PENN’s volume was more than three times its daily average.

Did Penn downgrade interactive outlook?

Analysts noted that Penn had previously said break even or better for its interactive guidance, but Snowden said break even is where the company is comfortable.

“Look, you have to pick a midpoint when you’re putting out a guide and so I think that just feels comfortable right now,” Snowden said. “… Overall, Super Bowl was good, the other sports in February have been OK so hold has been I’d say pretty close to where we anticipated through the first two months of the year on a combined basis. So, we built our budget from the bottom up, it told us that we felt comfortable putting break even out there and we’re delivering against that now.”

Snowden noted that Penn is in control of “all the levers” concerning interactive profitability, which he called a “great feeling.”

The company is now mainly focused on marketing in states with online casino. When asked about the sports betting marketing environment, Chief Technology Officer Aaron LaBerge made it clear Penn’s days of chasing the podium are over.

“We are not necessarily competing in that market anymore as, vis-à-vis, a FanDuel or a DraftKings. We don’t see ourselves in that realm,” LaBerge said.

Alberta not included

The guide does not include any new markets opening, including Alberta, which Snowden said should open midyear.
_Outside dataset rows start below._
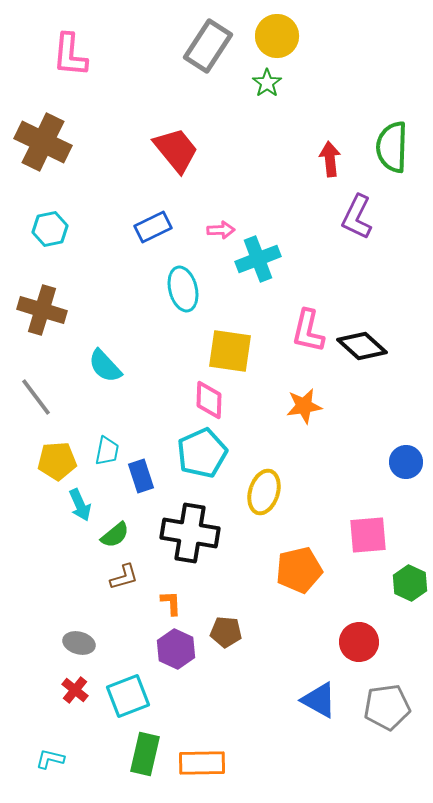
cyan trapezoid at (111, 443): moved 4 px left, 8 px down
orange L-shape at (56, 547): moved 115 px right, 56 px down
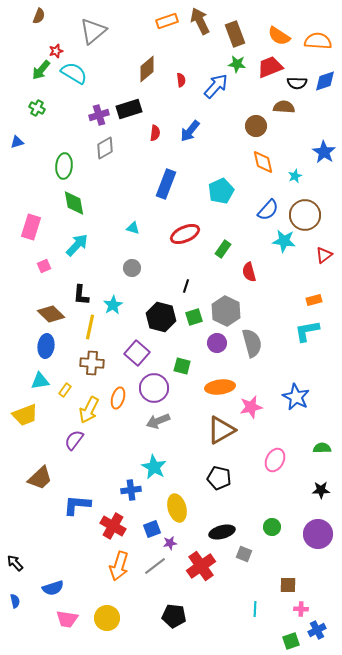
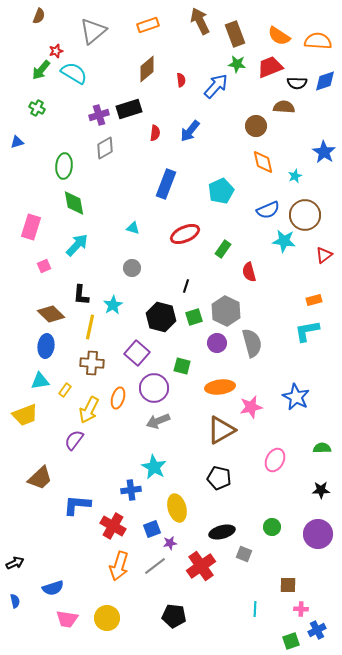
orange rectangle at (167, 21): moved 19 px left, 4 px down
blue semicircle at (268, 210): rotated 25 degrees clockwise
black arrow at (15, 563): rotated 108 degrees clockwise
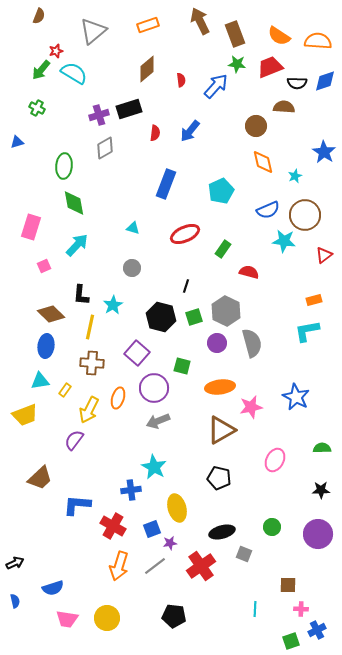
red semicircle at (249, 272): rotated 120 degrees clockwise
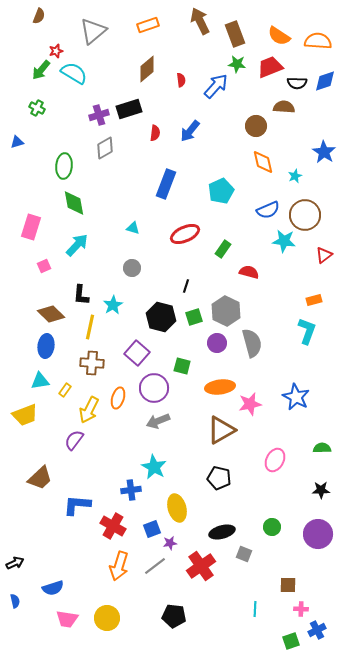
cyan L-shape at (307, 331): rotated 120 degrees clockwise
pink star at (251, 407): moved 1 px left, 3 px up
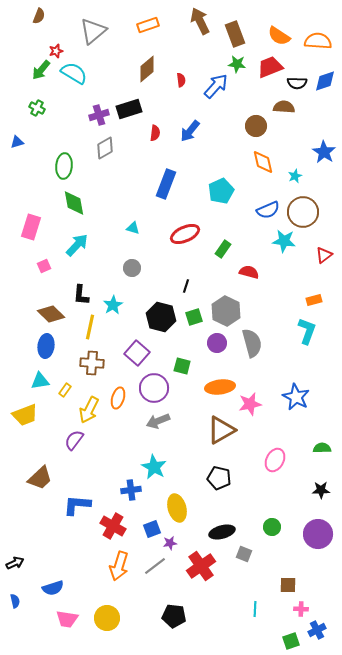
brown circle at (305, 215): moved 2 px left, 3 px up
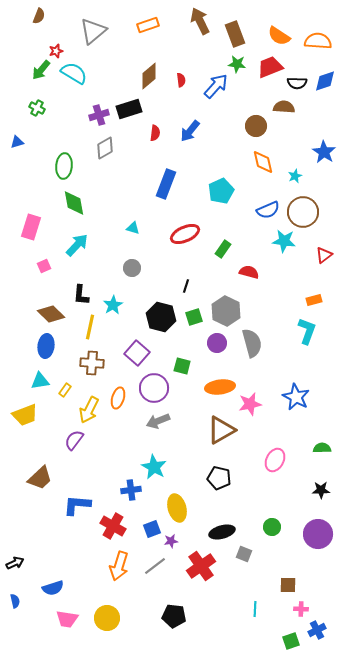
brown diamond at (147, 69): moved 2 px right, 7 px down
purple star at (170, 543): moved 1 px right, 2 px up
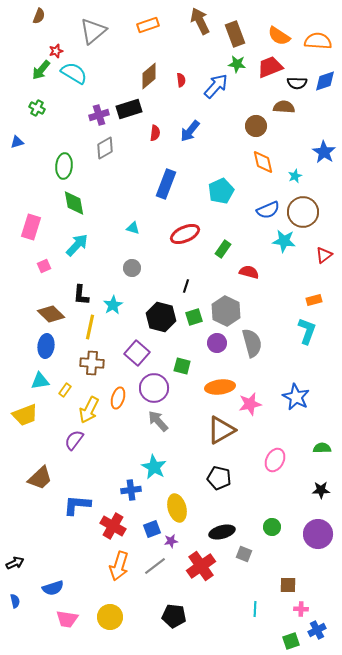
gray arrow at (158, 421): rotated 70 degrees clockwise
yellow circle at (107, 618): moved 3 px right, 1 px up
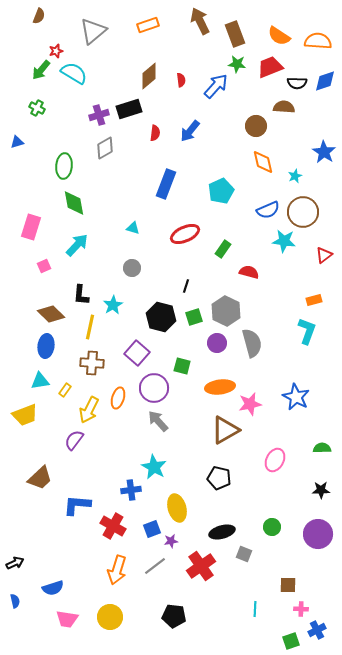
brown triangle at (221, 430): moved 4 px right
orange arrow at (119, 566): moved 2 px left, 4 px down
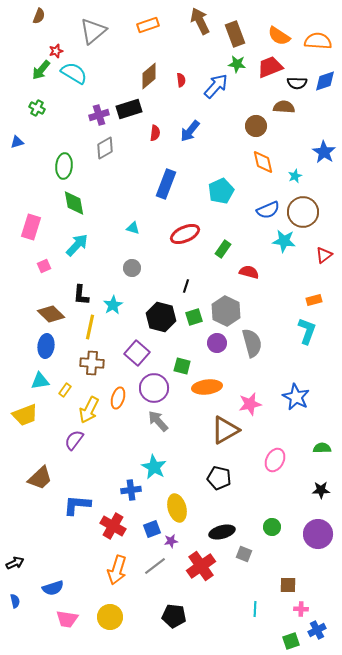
orange ellipse at (220, 387): moved 13 px left
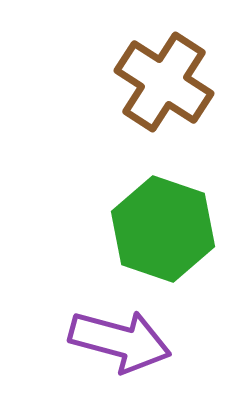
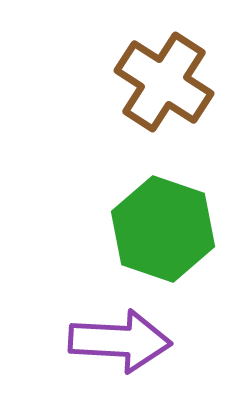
purple arrow: rotated 12 degrees counterclockwise
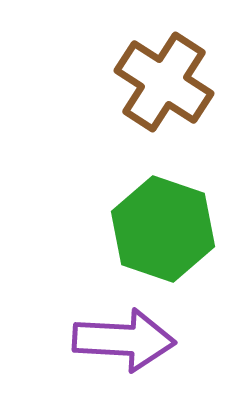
purple arrow: moved 4 px right, 1 px up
Penn is still finalizing its marketing plans for Alberta but expects to spend $15 million to $20 million around launch.

“It’s a really important market and we’ve all learned through the years that those initial signups you get, those are the most valuable customer cohorts that you end up with,” Snowden said. “So we gotta make sure we launch successfully in Alberta like we did in Ontario, and when you do you, tend to hold onto your market share much more effectively.”

Snowden noted that theScore’s sports media brand carries across Canada.

Penn interactive stats through January

Page 14 of Penn’s year-end investor presentation detailed some of the key changes since ditching the ESPN Bet brand on Dec. 1.

Online sports betting handle fell 24%, and that trend is expected to continue as Penn plans to let its lower-worth customers fall off. That helped sports betting net revenue more than double as hold improved 4.73 percentage points.

Average monthly active users grew 7% while average revenue per monthly active user climbed 54%.

The interactive segment reported a 290% increase in adjusted contribution profit, which is adjusted gross profit minus marketing costs. Interactive marketing costs fell 65% over those two months.

Sports predictions need Supreme Court judgment

The legal outlook for sports predictions is “clear as mud” according to Snowden, adding that it is “obvious” that these markets are sports betting.

“This really cannot get in front of the Supreme Court fast enough,” Snowden added. “… We’re just going to keep seeing this get delayed and delayed and delayed, and the businesses get bigger and broader.”

The current situation, where land-based operators are kept out of the market due to their gaming licenses in Nevada, puts those operators in an awkward position since others like DraftKings and FanDuel can operate in the predictions space, he noted.

As he noted during the third-quarter call, Snowden thinks “the best defense is offense” for the land-based operators. He has ideas that he has shared with his counterparts in those businesses and is having conversations with regulators and lawmakers to turn the situation into a win for both the operators and states.